Neither: it's not the operations that change: It's the
operand that changes. The operation + is already defined so that
if the operands are IEEE 64-bit *values* then we use 64-bit flonum
flonum addition etc. But's that's the way R5RS already works - we're
just being more precise and allowing for more data types.
Why would it not be perfectly allowable for, say, the * procedure to
return a 128-bit flonum when given two 64-bit flonums?

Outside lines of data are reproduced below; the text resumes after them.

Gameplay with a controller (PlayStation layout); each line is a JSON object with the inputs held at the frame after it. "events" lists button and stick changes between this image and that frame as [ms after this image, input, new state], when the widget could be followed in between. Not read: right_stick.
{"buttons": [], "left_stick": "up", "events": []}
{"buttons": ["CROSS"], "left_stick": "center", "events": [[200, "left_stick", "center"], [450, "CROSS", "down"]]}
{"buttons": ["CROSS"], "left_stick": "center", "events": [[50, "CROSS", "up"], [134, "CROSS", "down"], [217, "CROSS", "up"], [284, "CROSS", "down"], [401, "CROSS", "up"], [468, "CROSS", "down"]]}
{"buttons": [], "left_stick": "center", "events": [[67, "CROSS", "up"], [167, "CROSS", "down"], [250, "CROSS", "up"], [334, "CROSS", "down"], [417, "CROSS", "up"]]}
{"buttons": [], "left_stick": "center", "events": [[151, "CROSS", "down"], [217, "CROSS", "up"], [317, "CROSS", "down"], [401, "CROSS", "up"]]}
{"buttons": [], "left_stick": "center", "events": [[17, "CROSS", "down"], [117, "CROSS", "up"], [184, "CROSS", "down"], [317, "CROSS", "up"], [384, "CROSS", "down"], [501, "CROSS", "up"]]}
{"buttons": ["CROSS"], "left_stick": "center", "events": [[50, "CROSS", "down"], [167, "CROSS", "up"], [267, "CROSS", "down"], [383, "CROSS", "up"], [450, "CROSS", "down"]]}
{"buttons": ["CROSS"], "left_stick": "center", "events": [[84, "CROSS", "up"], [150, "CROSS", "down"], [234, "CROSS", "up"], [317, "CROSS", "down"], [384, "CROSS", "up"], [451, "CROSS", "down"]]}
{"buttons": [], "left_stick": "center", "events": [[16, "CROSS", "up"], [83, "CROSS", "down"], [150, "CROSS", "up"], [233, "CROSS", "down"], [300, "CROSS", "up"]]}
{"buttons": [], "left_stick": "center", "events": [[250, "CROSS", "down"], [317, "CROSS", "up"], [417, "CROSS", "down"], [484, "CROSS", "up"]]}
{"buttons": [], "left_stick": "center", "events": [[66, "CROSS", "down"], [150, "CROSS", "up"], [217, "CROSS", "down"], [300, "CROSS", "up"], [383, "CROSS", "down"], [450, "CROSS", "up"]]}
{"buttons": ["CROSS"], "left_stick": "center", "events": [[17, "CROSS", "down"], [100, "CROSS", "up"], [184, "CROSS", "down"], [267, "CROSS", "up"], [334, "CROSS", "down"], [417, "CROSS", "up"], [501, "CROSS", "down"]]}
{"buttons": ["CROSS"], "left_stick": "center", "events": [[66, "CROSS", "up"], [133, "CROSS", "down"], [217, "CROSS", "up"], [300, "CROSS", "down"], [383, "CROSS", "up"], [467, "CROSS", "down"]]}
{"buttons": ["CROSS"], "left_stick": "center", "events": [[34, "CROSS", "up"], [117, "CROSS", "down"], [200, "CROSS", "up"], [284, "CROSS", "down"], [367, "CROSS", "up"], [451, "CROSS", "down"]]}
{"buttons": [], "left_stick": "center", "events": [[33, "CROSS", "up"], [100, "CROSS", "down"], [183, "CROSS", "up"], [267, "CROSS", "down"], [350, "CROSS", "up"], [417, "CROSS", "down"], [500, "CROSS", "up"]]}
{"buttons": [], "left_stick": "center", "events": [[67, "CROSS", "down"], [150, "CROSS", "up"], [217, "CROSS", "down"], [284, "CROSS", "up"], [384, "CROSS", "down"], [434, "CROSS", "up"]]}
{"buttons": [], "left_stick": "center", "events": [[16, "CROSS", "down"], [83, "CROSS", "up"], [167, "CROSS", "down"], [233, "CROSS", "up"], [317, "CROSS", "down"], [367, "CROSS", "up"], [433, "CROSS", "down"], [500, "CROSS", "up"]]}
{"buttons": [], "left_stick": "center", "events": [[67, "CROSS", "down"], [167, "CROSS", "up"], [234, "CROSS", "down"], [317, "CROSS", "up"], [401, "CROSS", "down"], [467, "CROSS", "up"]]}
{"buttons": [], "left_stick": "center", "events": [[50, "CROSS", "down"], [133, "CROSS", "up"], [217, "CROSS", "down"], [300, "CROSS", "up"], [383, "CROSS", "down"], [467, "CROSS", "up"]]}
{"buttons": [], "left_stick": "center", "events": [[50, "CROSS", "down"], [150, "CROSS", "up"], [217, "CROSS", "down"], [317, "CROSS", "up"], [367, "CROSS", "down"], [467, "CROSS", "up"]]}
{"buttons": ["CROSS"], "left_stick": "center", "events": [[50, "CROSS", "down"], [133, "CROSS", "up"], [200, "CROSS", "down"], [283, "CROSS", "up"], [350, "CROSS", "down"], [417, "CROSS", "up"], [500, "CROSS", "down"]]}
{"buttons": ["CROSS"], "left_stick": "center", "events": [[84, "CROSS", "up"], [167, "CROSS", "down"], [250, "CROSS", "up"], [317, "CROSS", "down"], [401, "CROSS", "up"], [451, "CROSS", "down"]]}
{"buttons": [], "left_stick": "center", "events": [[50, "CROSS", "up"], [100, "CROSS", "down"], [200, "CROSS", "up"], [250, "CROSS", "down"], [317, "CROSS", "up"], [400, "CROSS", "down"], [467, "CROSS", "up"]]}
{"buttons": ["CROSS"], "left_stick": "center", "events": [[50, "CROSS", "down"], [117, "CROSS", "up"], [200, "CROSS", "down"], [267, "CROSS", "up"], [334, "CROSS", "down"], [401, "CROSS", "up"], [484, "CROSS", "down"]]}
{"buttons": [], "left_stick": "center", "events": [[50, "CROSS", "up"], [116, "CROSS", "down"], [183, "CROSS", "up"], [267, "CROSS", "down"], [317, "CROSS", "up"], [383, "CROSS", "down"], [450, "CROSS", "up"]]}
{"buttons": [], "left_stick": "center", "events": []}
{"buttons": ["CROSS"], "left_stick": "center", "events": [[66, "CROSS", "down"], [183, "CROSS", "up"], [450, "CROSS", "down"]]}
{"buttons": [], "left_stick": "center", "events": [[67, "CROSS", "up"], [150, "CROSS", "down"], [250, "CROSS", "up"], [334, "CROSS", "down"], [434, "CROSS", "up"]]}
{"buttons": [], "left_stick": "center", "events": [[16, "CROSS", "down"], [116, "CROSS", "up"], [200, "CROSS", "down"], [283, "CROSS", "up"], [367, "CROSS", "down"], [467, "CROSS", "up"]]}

Does that make any sense? A more meaningful example would be
multiplying to 64-bit fixnum (modulo-64) integers to yield a 128-bit
result.
Similarly,
why would you not specify that you want IEEE 64-bit flonum arithmetic
using an explicit IEEE 64-bit flonum operation, like IEEE-FLO64*, to
clearly indicate this in the program?
First, its more verbose. But more importantly, if you change the
representation of a variable then you have to check and possibly change
every place in the program that references the variable. I.e. it's
more error-prone, hurts modularity, and hurts maintainance.
The declarations coerce to an appropriate data type.
I.e. you coerce an integer to a (modulo-int N), and arithmetic
on the (modulo-int N) *type* is defined to be modular.
So are you saying that the 'type declaration' really *does* affect the
semantics of the operations on the integer objects? I'm not quite
clear on how you can otherwise signify that some integer is 'modular'
in a way that the + operator can distinguish by run-time tag; integers
are integers.
Conceptually, there *is* a separate run-time tag. We have an extensible
type system with records, so we're not limited to a finite set of tags.
I.e. a modulo-N value can be converted to/from integers, but it is not
a (regular-old) integer.
Now the compiler as an optimization can and should "unbox" the values
and generate machine arithmetic without tags.
Note I'm not saying my proposal is the "right" approach nor am I pushing
it for R6RS. However, I think it is consistent, and has a number of
advantages: it is (at least partly) implemented, is fairly readable and
compact, generates good code using simple type-propagation, and is
useful for documentation and catching errors.